Locate the line that contains "non-Hodgkin's type, Low" in the entries below, then repeat it and every following line through the line that contains "image reveals no", exactly, and no others.

[MATERIAL PROVIDED Boundary: Start]

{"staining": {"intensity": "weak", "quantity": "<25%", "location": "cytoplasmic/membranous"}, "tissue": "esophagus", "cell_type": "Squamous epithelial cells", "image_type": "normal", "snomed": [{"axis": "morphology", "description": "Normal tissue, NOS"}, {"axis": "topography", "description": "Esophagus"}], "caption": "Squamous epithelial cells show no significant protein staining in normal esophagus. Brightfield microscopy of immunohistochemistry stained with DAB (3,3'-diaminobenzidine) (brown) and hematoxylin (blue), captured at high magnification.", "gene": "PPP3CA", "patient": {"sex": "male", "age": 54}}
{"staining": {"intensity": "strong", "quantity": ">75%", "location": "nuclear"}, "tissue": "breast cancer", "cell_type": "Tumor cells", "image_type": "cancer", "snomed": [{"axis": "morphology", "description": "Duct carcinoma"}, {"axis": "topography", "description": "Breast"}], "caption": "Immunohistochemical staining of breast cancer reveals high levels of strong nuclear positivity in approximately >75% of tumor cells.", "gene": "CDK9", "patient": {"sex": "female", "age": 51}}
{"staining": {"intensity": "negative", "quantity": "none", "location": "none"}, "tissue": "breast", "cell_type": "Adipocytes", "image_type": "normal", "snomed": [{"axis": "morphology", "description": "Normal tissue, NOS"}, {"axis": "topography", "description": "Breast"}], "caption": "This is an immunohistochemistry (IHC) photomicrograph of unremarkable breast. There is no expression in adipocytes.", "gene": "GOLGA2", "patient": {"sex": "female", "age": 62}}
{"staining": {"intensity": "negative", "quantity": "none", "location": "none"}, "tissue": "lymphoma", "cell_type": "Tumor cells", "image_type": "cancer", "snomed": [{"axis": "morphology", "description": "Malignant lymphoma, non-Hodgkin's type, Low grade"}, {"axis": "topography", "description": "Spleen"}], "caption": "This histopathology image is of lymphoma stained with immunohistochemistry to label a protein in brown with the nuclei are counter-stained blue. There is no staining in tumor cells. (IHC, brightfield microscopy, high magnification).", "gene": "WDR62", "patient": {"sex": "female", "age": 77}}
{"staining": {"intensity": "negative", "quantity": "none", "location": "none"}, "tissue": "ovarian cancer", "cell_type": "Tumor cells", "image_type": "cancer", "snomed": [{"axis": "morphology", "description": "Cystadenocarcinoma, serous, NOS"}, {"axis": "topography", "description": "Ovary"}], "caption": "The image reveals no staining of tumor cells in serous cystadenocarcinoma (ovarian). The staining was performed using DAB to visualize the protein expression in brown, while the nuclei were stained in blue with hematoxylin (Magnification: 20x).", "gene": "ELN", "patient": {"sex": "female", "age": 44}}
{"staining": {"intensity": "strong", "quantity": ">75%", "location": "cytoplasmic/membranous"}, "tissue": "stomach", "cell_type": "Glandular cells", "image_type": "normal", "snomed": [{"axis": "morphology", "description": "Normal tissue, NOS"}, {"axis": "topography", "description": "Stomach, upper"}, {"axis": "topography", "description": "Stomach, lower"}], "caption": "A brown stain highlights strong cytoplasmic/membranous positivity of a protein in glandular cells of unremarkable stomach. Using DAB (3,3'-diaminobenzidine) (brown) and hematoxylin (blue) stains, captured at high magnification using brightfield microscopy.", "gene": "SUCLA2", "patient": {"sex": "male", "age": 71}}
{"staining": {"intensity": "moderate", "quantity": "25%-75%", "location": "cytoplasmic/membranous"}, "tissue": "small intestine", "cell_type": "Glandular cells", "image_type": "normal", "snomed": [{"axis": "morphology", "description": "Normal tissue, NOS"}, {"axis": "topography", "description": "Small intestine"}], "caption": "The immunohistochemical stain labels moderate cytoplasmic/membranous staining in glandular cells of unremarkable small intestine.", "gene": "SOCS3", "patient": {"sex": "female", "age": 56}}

[MATERIAL PROVIDED Boundary: End]

ANSWER FOR THE TASK:
{"staining": {"intensity": "negative", "quantity": "none", "location": "none"}, "tissue": "lymphoma", "cell_type": "Tumor cells", "image_type": "cancer", "snomed": [{"axis": "morphology", "description": "Malignant lymphoma, non-Hodgkin's type, Low grade"}, {"axis": "topography", "description": "Spleen"}], "caption": "This histopathology image is of lymphoma stained with immunohistochemistry to label a protein in brown with the nuclei are counter-stained blue. There is no staining in tumor cells. (IHC, brightfield microscopy, high magnification).", "gene": "WDR62", "patient": {"sex": "female", "age": 77}}
{"staining": {"intensity": "negative", "quantity": "none", "location": "none"}, "tissue": "ovarian cancer", "cell_type": "Tumor cells", "image_type": "cancer", "snomed": [{"axis": "morphology", "description": "Cystadenocarcinoma, serous, NOS"}, {"axis": "topography", "description": "Ovary"}], "caption": "The image reveals no staining of tumor cells in serous cystadenocarcinoma (ovarian). The staining was performed using DAB to visualize the protein expression in brown, while the nuclei were stained in blue with hematoxylin (Magnification: 20x).", "gene": "ELN", "patient": {"sex": "female", "age": 44}}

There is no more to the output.